=== Texte fourni ===

Language of document : ECLI:EU:T:2013:364

Affaire T‑3/12

Heinrich Kreyenberg

contre

Office de l’harmonisation dans le marché intérieur
(marques, dessins et modèles) (OHMI)

« Marque communautaire – Procédure de nullité – Marque communautaire figurative MEMBER OF €e euro experts – Motif absolu de refus – Emblèmes de l’Union et de ses domaines d’action – Symbole de l’euro – Article 7, paragraphe 1, sous i), du règlement (CE) nº 207/2009 »

Sommaire – Arrêt du Tribunal (troisième chambre) du 10 juillet 2013

1.      Marque communautaire – Définition et acquisition de la marque communautaire – Motifs absolus de refus – Marques à refuser en vertu de la convention de Paris – Protection des emblèmes d’État et d’organisations internationales – Imitation au point de vue héraldique – Condition de la protection des emblèmes d’organisation internationales

[Règlement du Conseil nº 207/2009, art. 7, § 1, h)]

2.      Marque communautaire – Définition et acquisition de la marque communautaire – Motifs absolus de refus – Marques comportant des badges, emblèmes ou écussons autres que ceux visés par l’article 6 ter de la convention de Paris – Conditions de la protection

[Règlement du Conseil nº 207/2009, art. 7, § 1, h) et i)]

3.      Marque communautaire – Définition et acquisition de la marque communautaire – Motifs absolus de refus – Marques comportant des badges, emblèmes ou écussons autres que ceux visés par l’article 6 ter de la convention de Paris – Étendue de la protection – Symbole de l’euro

[Règlement du Conseil nº 207/2009, art. 7, § 1, h) et i)]

4.      Marque communautaire – Renonciation, déchéance et nullité – Enregistrement contrairement à l’article 7, paragraphe 1, sous i), du règlement nº 207/2009 – Marque figurative MEMBER OF €e euro experts

[Règlement du Conseil nº 207/2009, art. 7, § 1, i)]

1.      L’article 7, paragraphe 1, sous h), du règlement nº 207/2009 sur la marque communautaire, lu en combinaison avec l’article 6 ter de la convention de Paris auquel il renvoie, protège deux catégories d’emblèmes.

=== Données fournies ===

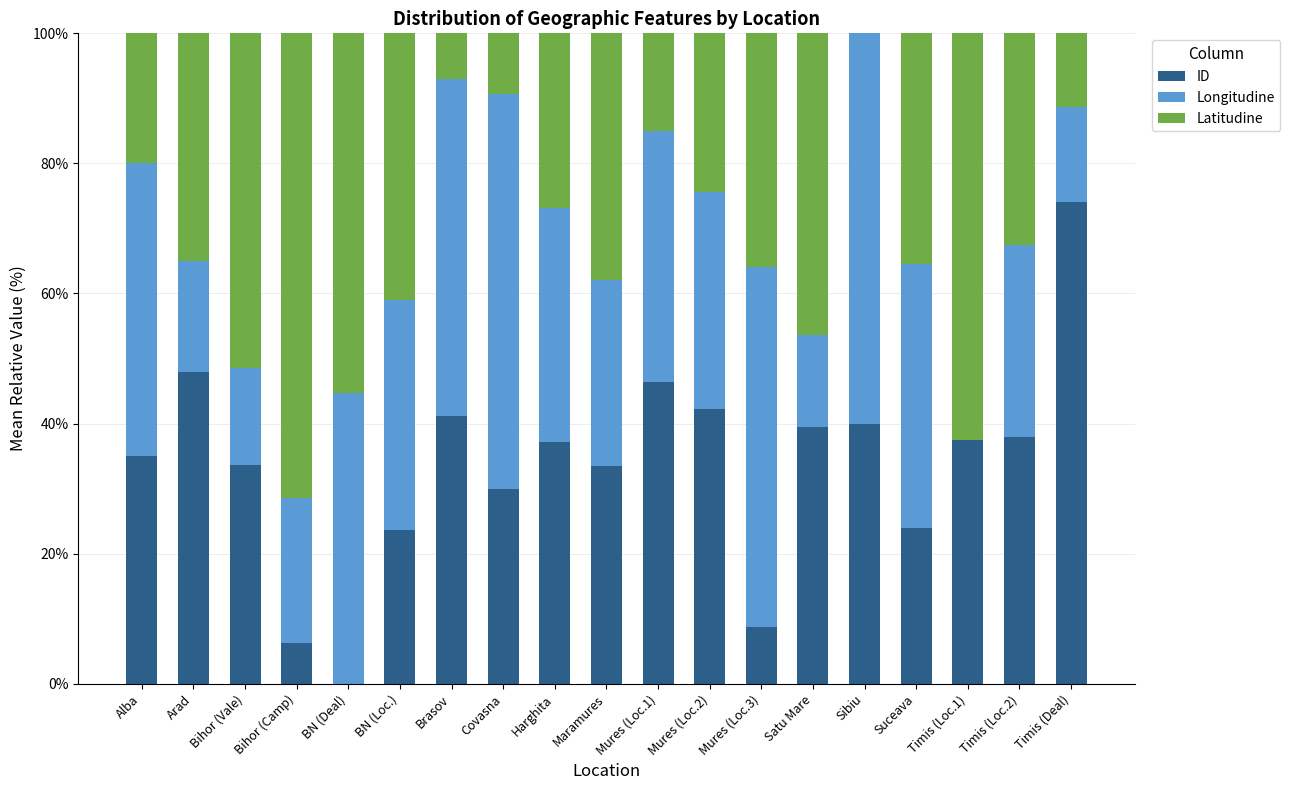

What is the total value across all series at Alba?

100.0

===

> Tâche à réaliser: Rédigez la suite du sommaire d'arrêt sur la marque MEMBER OF €e euro experts en reprenant juste après sa dernière phrase.

> Résultat obtenu:
En premier lieu, cette disposition prohibe l’enregistrement des emblèmes d’États, non seulement comme marques, mais également comme éléments de marques, que ces emblèmes soient reproduits à l’identique ou fassent simplement l’objet d’une imitation au point de vue héraldique. Afin de déterminer si une marque comprend une imitation d’un emblème au point de vue héraldique, il y a lieu de considérer la description héraldique de cet emblème. Cependant, toute différence entre ladite marque et l’emblème, détectée par un spécialiste de l’art héraldique, ne sera pas nécessairement perçue par le consommateur moyen, qui, en dépit de différences au niveau de certains détails héraldiques, peut voir dans la marque une imitation de l’emblème en question.

En second lieu, l’article 7, paragraphe 1, sous h), du règlement no 207/2009 interdit l’enregistrement d’une marque comprenant la reproduction ou l’imitation au point de vue héraldique d’un emblème d’une organisation internationale intergouvernementale lorsque celui-ci a été communiqué aux États parties à la convention de Paris par l’intermédiaire du bureau international de l’Organisation mondiale de la propriété intellectuelle. Cette interdiction n’a toutefois vocation à s’appliquer que dans le cas visé à l’article 6 ter, paragraphe 1, sous c), de la convention de Paris, c’est-à-dire lorsque, prise dans son ensemble, la marque concernée suggère, dans l’esprit du public, un lien entre, d’un côté, son titulaire ou son utilisateur et, de l’autre, l’organisation internationale intergouvernementale en cause, ou abuse le public sur l’existence d’un tel lien.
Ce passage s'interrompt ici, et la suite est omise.